Treating bog outputs
Three Ways to Compost Faeces
Lift the top from your bog. Tie the faeces bag shut and place the lid on your bucket. Remove the bucket to an outside location with some protection from the elements. Under a tree is fine. Remove the bucket lid and open the faeces bag. Place about a cup of soil and a cup of water in the bag. Place excess bag back in the bucket but do not seal. Place the lid on the bucket but with something to stop it sealing so it can breathe. Leave the bucket for at least 3months and longer if cold. The contents can then be buried around trees but should not be buried near a food garden. Note you will need to have a supply of buckets. 20 litre nappy buckets are fine.
Set up an old bath outside with some water proof covering (eg: roofing iron). Seal the plug hole or mount the bath so you can place a container (eg: icecream) under the plug hole. You will need a quntitity of tiger worms around 1 kg (trademe).
Lift the top from your bog. Tie the faeces bag shut and place the lid on your bucket. Remove the bucket to your bath. Uncover the bath and take the lid off your bucket. Drop the faeces bag complete into the end of your bath at the opposite end to the plug hole. Add your tiger worms into or on around your bag. Replace the bath cover. Place a new bag inside your bucket and return it to its place in your bog.
Subsequently repeat the proceedure but each time push the last bag(s) of faeces toward the plug end of the bath sufficiently to allow space for the new bag.
Once the bath is full and at least six months to a year has elapsed, remove the compost from the older end of the bath. It should be a rich black with no evidence that it began as faeces. You can use this compost for any composting purpose. The drain from the bath plug into your container should be a rich concentrate that can be diluted and sprayed on plants.
Obtain two 200 litre drums with lids. You will need a quantity of tiger worms around 1 kg (trademe).
Lift the top from your bog. Tie the faeces bag shut and place the lid on your bucket. Remove the bucket to your first drum. Take the lids off both your drum and bucket. Drop the faeces bag complete into the drum. Add your tiger worms. Replace the drum lid. Place a new bag inside your bucket and return it to its place in your bog.
Subsequently repeat the procedure until the first drum is full. Once you have another full bag remove a quantity of tiger worms from your first drum to add to your second and continue as before with the second drum.
Once the second drum is full and at least six months to a year has elapsed since the first drum was filled. The first drum should contain a rich black compost with no evidence that it began as faeces. You can use this compost for any composting purpose. Leave a good quantity of worms in the first drum and begin to fill it again. Repeat this process always waiting until both drums are full before using the compost from the earliest.

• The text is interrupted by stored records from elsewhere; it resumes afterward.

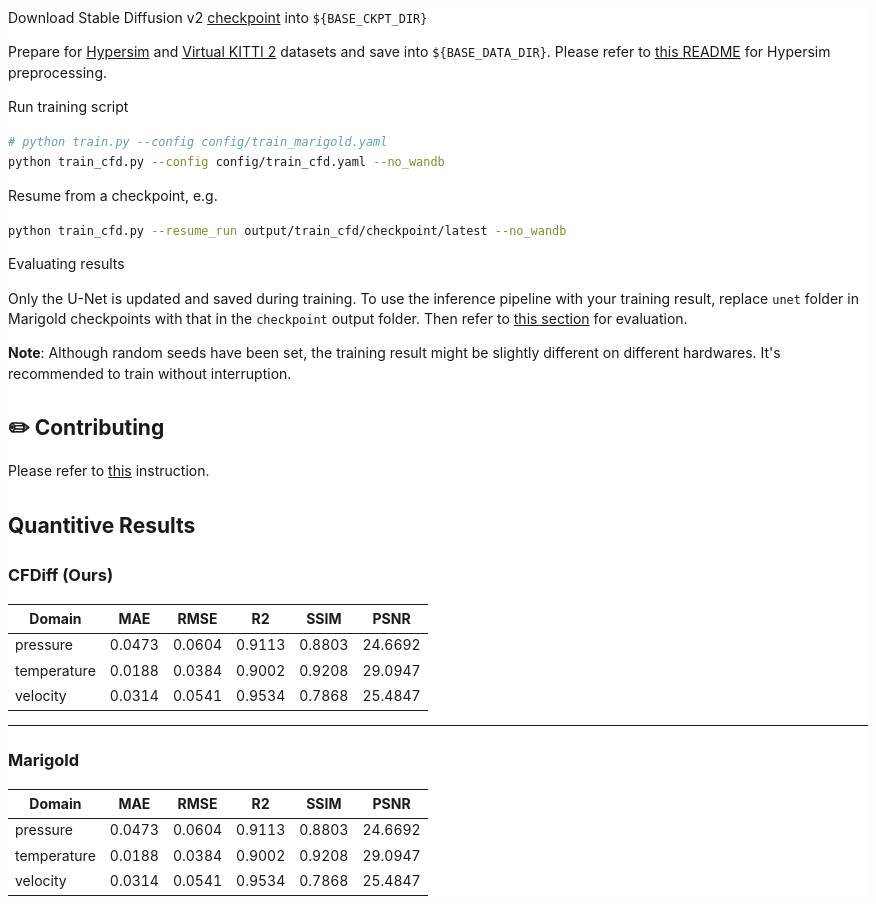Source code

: Download Stable Diffusion v2 [checkpoint](https://huggingface.co/stabilityai/stable-diffusion-2) into `${BASE_CKPT_DIR}`

Prepare for [Hypersim](https://github.com/apple/ml-hypersim) and [Virtual KITTI 2](https://europe.naverlabs.com/research/computer-vision/proxy-virtual-worlds-vkitti-2/) datasets and save into `${BASE_DATA_DIR}`. Please refer to [this README](script/dataset_preprocess/hypersim/README.md) for Hypersim preprocessing.

Run training script

```bash
# python train.py --config config/train_marigold.yaml
python train_cfd.py --config config/train_cfd.yaml --no_wandb
```

Resume from a checkpoint, e.g.

```bash
python train_cfd.py --resume_run output/train_cfd/checkpoint/latest --no_wandb
```

Evaluating results

Only the U-Net is updated and saved during training. To use the inference pipeline with your training result, replace `unet` folder in Marigold checkpoints with that in the `checkpoint` output folder. Then refer to [this section](#evaluation) for evaluation.

**Note**: Although random seeds have been set, the training result might be slightly different on different hardwares. It's recommended to train without interruption.

## ✏️ Contributing

Please refer to [this](CONTRIBUTING.md) instruction.

## Quantitive Results 
### **CFDiff (Ours)**
| Domain |  MAE  |  RMSE  |   R2   |   SSIM   |   PSNR  |
|--------|-------|--------|--------|----------|---------|
| pressure | 0.0473 | 0.0604| 0.9113 |0.8803 | 24.6692 |
| temperature | 0.0188 | 0.0384| 0.9002 |0.9208 | 29.0947 |
| velocity | 0.0314 | 0.0541| 0.9534 |0.7868 | 25.4847 |

------
### **Marigold**
| Domain |  MAE  |  RMSE  |   R2   |   SSIM   |   PSNR  |
|--------|-------|--------|--------|----------|---------|
| pressure | 0.0473 | 0.0604| 0.9113 |0.8803 | 24.6692 |
| temperature | 0.0188 | 0.0384| 0.9002 |0.9208 | 29.0947 |
| velocity | 0.0314 | 0.0541| 0.9534 |0.7868 | 25.4847 |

A primary purpose of a composting toilet is to isolate our faeces from the land for sufficient time to allow the pathogens within our faeces to die off – they begin to die once outside their host but will take months to completely die off. This is why its important not to use the compost until time has passed. At least three months are required in a warm climate and around six or more in a cold climate.
Tiger worms secretions are noxious to pathogens.
You can use a mix of worms that include tiger if you are experienced or confident.
If the worms and faeces mix becomes very dry it may be necessary to add water. The worms can't survive under water and should never be flooded.
If you want to separate your worms from compost you can use light. They will move to a darker place when exposed to light although it may take a while.